Si les objectifs de l’enseigne sont a priori louables, c’est une tout autre réalité qui se cacherait derrière cette communication : une mainmise d’un groupe sur l’agriculteur dépourvu de toute autonomie décisionnelle sur la ferme en contradiction totale avec le modèle d’agriculture familiale défendu chez nous. En effet, le groupe se réserve ainsi le droit d’imposer à l’agriculteur exploitant les terres ses choix tant de la nature de la production que du mode de production.
La Fwa rappelle qu’il est capital que dans cette politique de développement, l’enseigne mesure les conséquences pour les agriculteurs d’un éventuel rachat de terres occupées, et de reprise pour exploitation personnelle par Agripartners, la société filiale du groupe.

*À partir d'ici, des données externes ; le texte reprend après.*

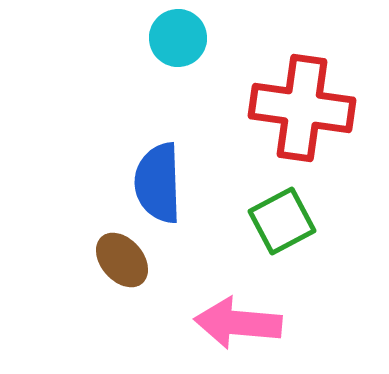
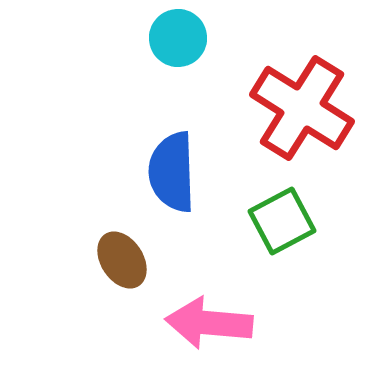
red cross: rotated 24 degrees clockwise
blue semicircle: moved 14 px right, 11 px up
brown ellipse: rotated 8 degrees clockwise
pink arrow: moved 29 px left
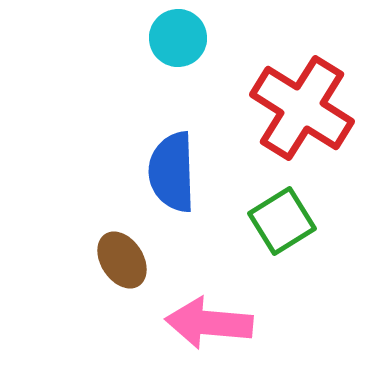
green square: rotated 4 degrees counterclockwise
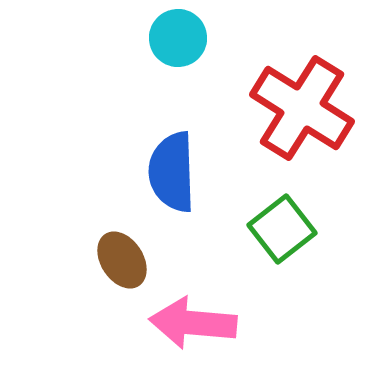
green square: moved 8 px down; rotated 6 degrees counterclockwise
pink arrow: moved 16 px left
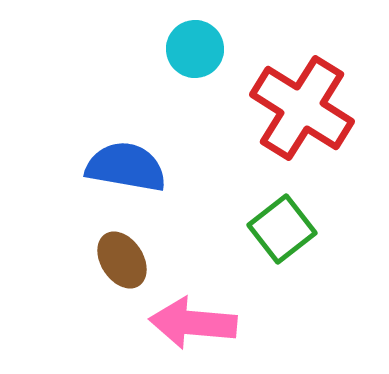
cyan circle: moved 17 px right, 11 px down
blue semicircle: moved 46 px left, 5 px up; rotated 102 degrees clockwise
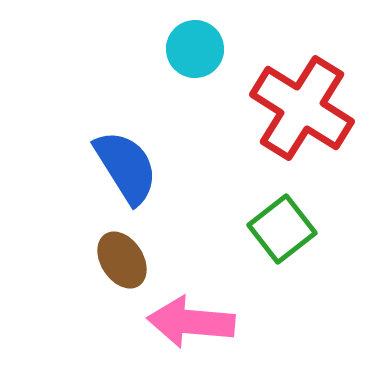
blue semicircle: rotated 48 degrees clockwise
pink arrow: moved 2 px left, 1 px up
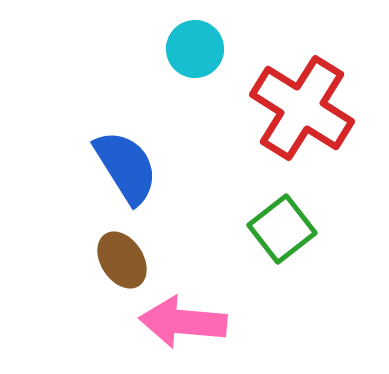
pink arrow: moved 8 px left
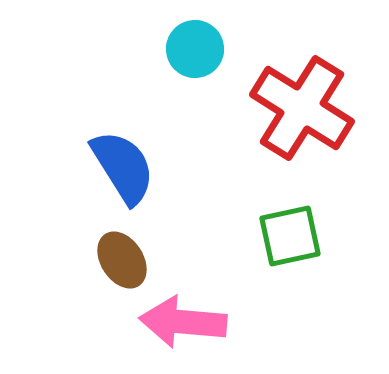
blue semicircle: moved 3 px left
green square: moved 8 px right, 7 px down; rotated 26 degrees clockwise
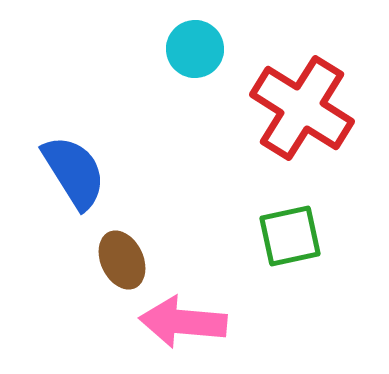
blue semicircle: moved 49 px left, 5 px down
brown ellipse: rotated 8 degrees clockwise
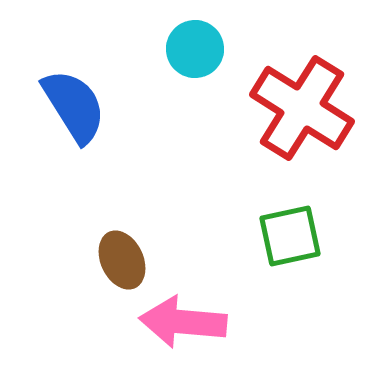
blue semicircle: moved 66 px up
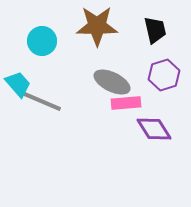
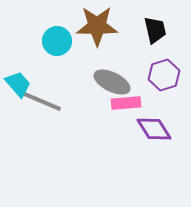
cyan circle: moved 15 px right
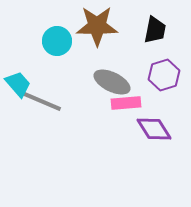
black trapezoid: rotated 24 degrees clockwise
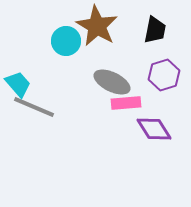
brown star: rotated 30 degrees clockwise
cyan circle: moved 9 px right
gray line: moved 7 px left, 6 px down
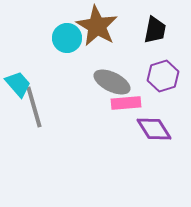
cyan circle: moved 1 px right, 3 px up
purple hexagon: moved 1 px left, 1 px down
gray line: rotated 51 degrees clockwise
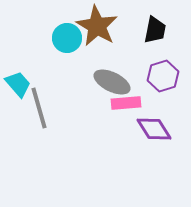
gray line: moved 5 px right, 1 px down
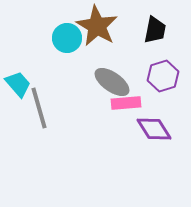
gray ellipse: rotated 9 degrees clockwise
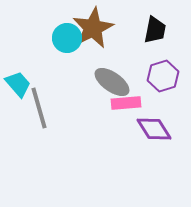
brown star: moved 4 px left, 2 px down; rotated 15 degrees clockwise
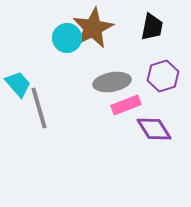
black trapezoid: moved 3 px left, 3 px up
gray ellipse: rotated 45 degrees counterclockwise
pink rectangle: moved 2 px down; rotated 16 degrees counterclockwise
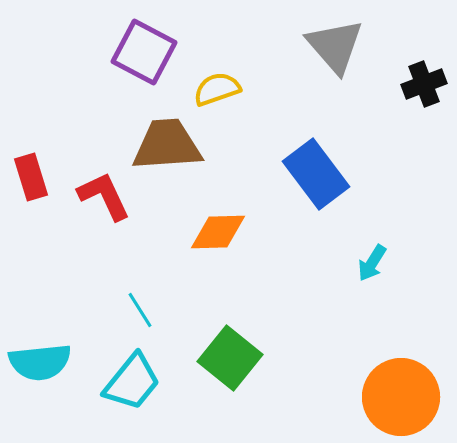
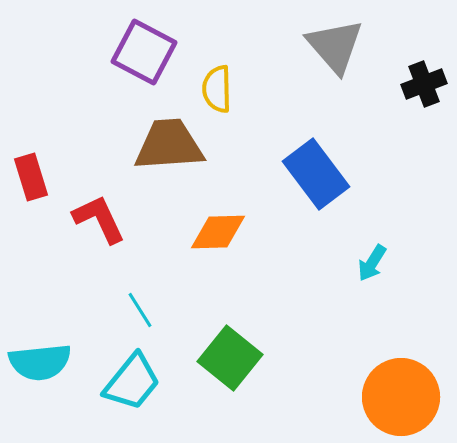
yellow semicircle: rotated 72 degrees counterclockwise
brown trapezoid: moved 2 px right
red L-shape: moved 5 px left, 23 px down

En effet, le producteur qui exploitera la ferme « Het Zilverleen » sera responsable de la gestion opérationnelle quotidienne de la ferme, mais devra répondre aux décisions stratégiques de l’enseigne. La grande distribution impose donc, ici, de manière directe et coercitive, son influence sur le producteur. Les deux syndicats s’accordent sur le fait que ces pratiques d’un autre âge rappellent le servage féodal. Un système qui fait fi de la loi du bail à ferme, qui doit régir les relations entre un propriétaire de terre agricole et l’agriculteur qui les loue. Ladite loi consacre d’ailleurs pleinement cette liberté de culture, qui reste entièrement aux mains de l’exploitant. Un principe, selon eux, non négociable !
Par ailleurs, la Fugea craint que si des exploitations bio venaient à être concernées, il y a fort à parier que des fermes qui répondent directement aux décisions stratégiques de la grande distribution soient contraintes d’adopter un modèle de production bio intensif.
En outre, comme la Fédération le déplore souvent, le paysage agricole belge se caractérise notamment par une pression foncière accrue, qui bloque l’installation des jeunes et freine la reprise d’exploitations. L’entrée sur le marché du foncier agricole, d’acteurs aussi puissants que ladite enseigne risque fortement d’accroître encore davantage ce phénomène.
Quand on connaît la problématique des prix non-rémunérateurs appliqués par la grande distribution à l’égard des producteurs et des productrices, il est donc difficile pour elle d’entendre la communication d’un groupe qui se targue de vouloir assurer plus de « durabilité dès le début de la chaîne ».